Switching to BP fuels I have reduced the regens by 200%, takes the soot longer to buildup and seems to clean out faster, anecdotal I know but seems much less sooty than the 7eleven/Mobil fuel.

I also did a couple of 4.5 highway drives (no regens during these drives haha) and once back into the regular commute driving, soot took a long time to build up again. So I need to blow it out more often :)
 

·
Taking a walk in the outback
2012 SH Manual Diesel
Joined
·
854 Posts
My oil dilution occasionally goes down, but in saying that the times I noticed, it was only either 1 or 2 %.

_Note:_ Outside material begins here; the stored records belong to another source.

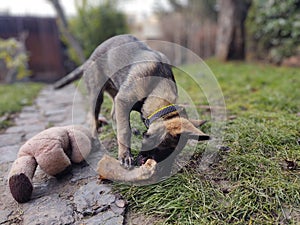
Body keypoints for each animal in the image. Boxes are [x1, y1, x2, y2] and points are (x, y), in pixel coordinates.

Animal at [54, 34, 209, 169]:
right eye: (163, 148)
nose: (162, 170)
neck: (157, 86)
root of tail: (90, 57)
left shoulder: (123, 101)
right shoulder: (123, 100)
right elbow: (124, 130)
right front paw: (124, 155)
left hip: (115, 91)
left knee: (113, 115)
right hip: (97, 95)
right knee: (94, 118)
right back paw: (95, 137)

Thankfully mine never gets high, so I don’t pay much attention to it, as it always seems to stay around 2%. But I’ve never seen it at or above 5%, and for at least 2 oil changes, I know I was too lazy to reset the oil dilution, and surprisingly the car didn’t care. I thought I’d at least get a Service Warning or something.

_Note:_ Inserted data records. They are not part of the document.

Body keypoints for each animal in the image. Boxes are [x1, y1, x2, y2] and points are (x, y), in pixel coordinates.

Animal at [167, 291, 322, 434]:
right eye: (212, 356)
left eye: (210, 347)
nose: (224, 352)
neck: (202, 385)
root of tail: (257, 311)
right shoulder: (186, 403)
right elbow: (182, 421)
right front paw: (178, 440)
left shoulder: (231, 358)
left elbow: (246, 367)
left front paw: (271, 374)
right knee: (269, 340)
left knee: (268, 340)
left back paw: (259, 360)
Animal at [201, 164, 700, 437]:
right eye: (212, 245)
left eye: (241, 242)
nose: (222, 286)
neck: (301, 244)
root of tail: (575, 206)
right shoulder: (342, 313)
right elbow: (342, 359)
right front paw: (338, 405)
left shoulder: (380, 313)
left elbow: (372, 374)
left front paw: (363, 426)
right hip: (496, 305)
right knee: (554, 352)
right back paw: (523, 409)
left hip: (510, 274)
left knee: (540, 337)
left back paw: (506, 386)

I use either BP or Caltex. Due to BP having lower Sulphur, I use an injector lubricant/cleaner. Also for the potential for DPF issues, I also use a fuel catalyst, which supposedly lowers the temp for combustion, in aim to get a more complete combustion event. Neither of the two products have caused the car any problems. And I have never had any DPF issues, or lights come on.
 

·
Registered
2010 Subaru Forester 2.0 TD 6MT with Euro 5 Engine
Joined
·
38 Posts
My oil dilution occasionally goes down, but in saying that the times I noticed, it was only either 1 or 2 %.

Thankfully mine never gets high, so I don’t pay much attention to it, as it always seems to stay around 2%. But I’ve never seen it at or above 5%, and for at least 2 oil changes, I know I was too lazy to reset the oil dilution, and surprisingly the car didn’t care. I thought I’d at least get a Service Warning or something.

I use either BP or Caltex. Due to BP having lower Sulphur, I use an injector lubricant/cleaner. Also for the potential for DPF issues, I also use a fuel catalyst, which supposedly lowers the temp for combustion, in aim to get a more complete combustion event. Neither of the two products have caused the car any problems. And I have never had any DPF issues, or lights come on.
Can you recommend any brands for those additives?